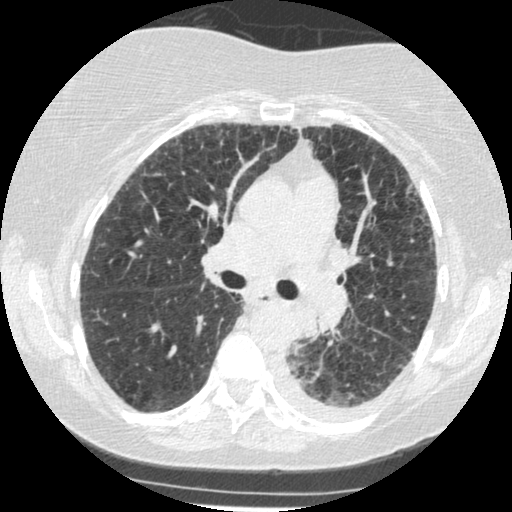
Low-dose screening chest CT, one axial slice; position 161 of 341 along the scan axis; reconstruction kernel STANDARD; lung window (W 1500 / L -600 HU); 1.25 mm slice thickness; 512 × 512 image matrix, field of view 310 × 310 mm.
Annotated regions visible in this slice (outlined manually by an expert reader):
- lesion 1 (tumor, lower lobe of left lung): bounding box <293,306,318,338> (left, top, right, bottom; pixels)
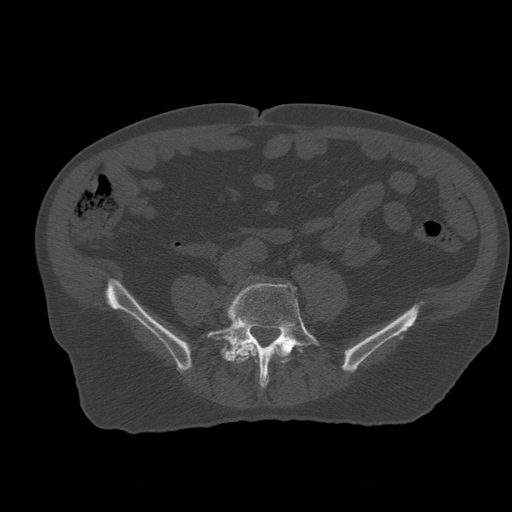
CT including the spine, one axial slice. Slice 147 of 399 in the series (ordered by position). Reconstruction kernel STANDARD. 120 kVp. Bone window (W 1800 / L 400 HU). 1.25 mm slice thickness. 512 × 512 image matrix, field of view 407 × 407 mm. Patient age 73 years. Case-level facts recorded for this patient, not image findings: primary cancer: prostate; vertebrae with lytic lesions (as recorded): L2.
Outlined on this slice (semi-automatic segmentation, software-assisted and operator-edited):
- L4 vertebra: box from (x=232, y=343) to (x=284, y=364) px
- L5 vertebra: (x=207, y=283)–(x=320, y=388)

::::::::::

Task requirements:
With the line containing "CT including the" as the start and the last line of the material above as the end, copy that run of lines exactly, both ends included, and nothing more.

Response:
CT including the spine, one axial slice. Slice 147 of 399 in the series (ordered by position). Reconstruction kernel STANDARD. 120 kVp. Bone window (W 1800 / L 400 HU). 1.25 mm slice thickness. 512 × 512 image matrix, field of view 407 × 407 mm. Patient age 73 years. Case-level facts recorded for this patient, not image findings: primary cancer: prostate; vertebrae with lytic lesions (as recorded): L2.
Outlined on this slice (semi-automatic segmentation, software-assisted and operator-edited):
- L4 vertebra: box from (x=232, y=343) to (x=284, y=364) px
- L5 vertebra: (x=207, y=283)–(x=320, y=388)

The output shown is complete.